Un tel transfert supposerait que la suspension prononcée par l’autorité
administrative n’aurait plus uniquement le caractère d’une mesure de sûreté mais
également celle d’une sanction administrative.
Cependant, la commission a estimé impossible de priver le juge de la possibilité
de prononcer une peine complémentaire prévue pour un nombre extrêmement
important de contraventions et de délits, y compris hors du contentieux routier.
La suspension du permis de conduire constitue de plus une peine particulièrement
adaptée pour les infractions routières.
B) Devant cette impossibilité, il a été envisagé un transfert à l’autorité
judiciaire du pouvoir de suspension à titre provisoire du permis de conduire.
Le procureur, magistrat garant des libertés, serait ainsi récipiendaire des
pouvoirs actuellement détenus par le préfet. Dans les cas de figure où la
rétention du permis de conduire est possible, les services de police ou de
gendarmerie contacteraient dans les 72 heures le procureur afin d’obtenir une
mesure de suspension judiciaire provisoire. Celui-ci pourrait prononcer une
suspension du permis dans les mêmes cas de figure et pour les mêmes durées que
ceux qui sont actuellement prévus pour le préfet.
Cependant une telle solution est apparue comme difficile à mettre en œuvre et
entraînant, contrairement à la mission de la commission, une forte
judiciarisation.
En effet, dans une telle hypothèse, un recours judicaire devrait nécessairement
être instauré contre ces décisions de suspension provisoire. Un nouveau
contentieux d’importance serait ainsi imposé à la justice puisque 169 510
suspensions administratives ont été prononcées en 2006 et que le contentieux
relatif aux permis de conduire est en constante expansion, en raison notamment
de la spécialisation de certains avocats en la matière. Le rapport d’activité du
Conseil d’État pour l’année 2007 souligne en effet à ce propos que « Les
tribunaux administratifs connaissent à nouveau en 2006 un accroissement des
recours de 6,2 % en données nettes, contre 5,1 % en 2005, 14 et 16 %
respectivement en 2003 et 2004. Cette croissance s’explique notamment par une
explosion du contentieux des permis de conduire (+ 37,4 %) ». De plus, on peut
penser que le taux de recours serait plus important devant le juge judiciaire
que devant le juge administratif. Par ailleurs, le prononcé d’une suspension
judiciaire provisoire du permis de conduire impliquerait une charge
supplémentaire pour les greffes avec la conservation des permis de conduire et
l’éventuelle inscription de ces décisions dans le fichier des permis de
conduire.
*-*-*
# [CONSIGNE A]
D'après l'extrait choisi, combien de suspensions administratives du permis de conduire ont été prononcées en 2006 ?
# [CONSIGNE B]
Relevez dans l'extrait choisi chaque taux annuel d'accroissement des recours devant les tribunaux administratifs, en précisant l'année correspondante.
*-*-*
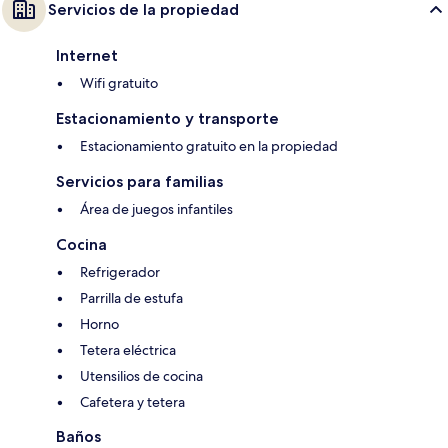
Servicios de la propiedad
Internet
Wifi gratuito
Estacionamiento y transporte
Estacionamiento gratuito en la propiedad
Servicios para familias
Área de juegos infantiles
Cocina
Refrigerador
Parrilla de estufa
Horno
Tetera eléctrica
Utensilios de cocina
Cafetera y tetera
Baños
*-*-*
# [CORRIGÉ A]
169 510 suspensions administratives ont été prononcées en 2006.

# [CORRIGÉ B]
- 2003 : 14 %
- 2004 : 16 %
- 2005 : 5,1 %
- 2006 : 6,2 %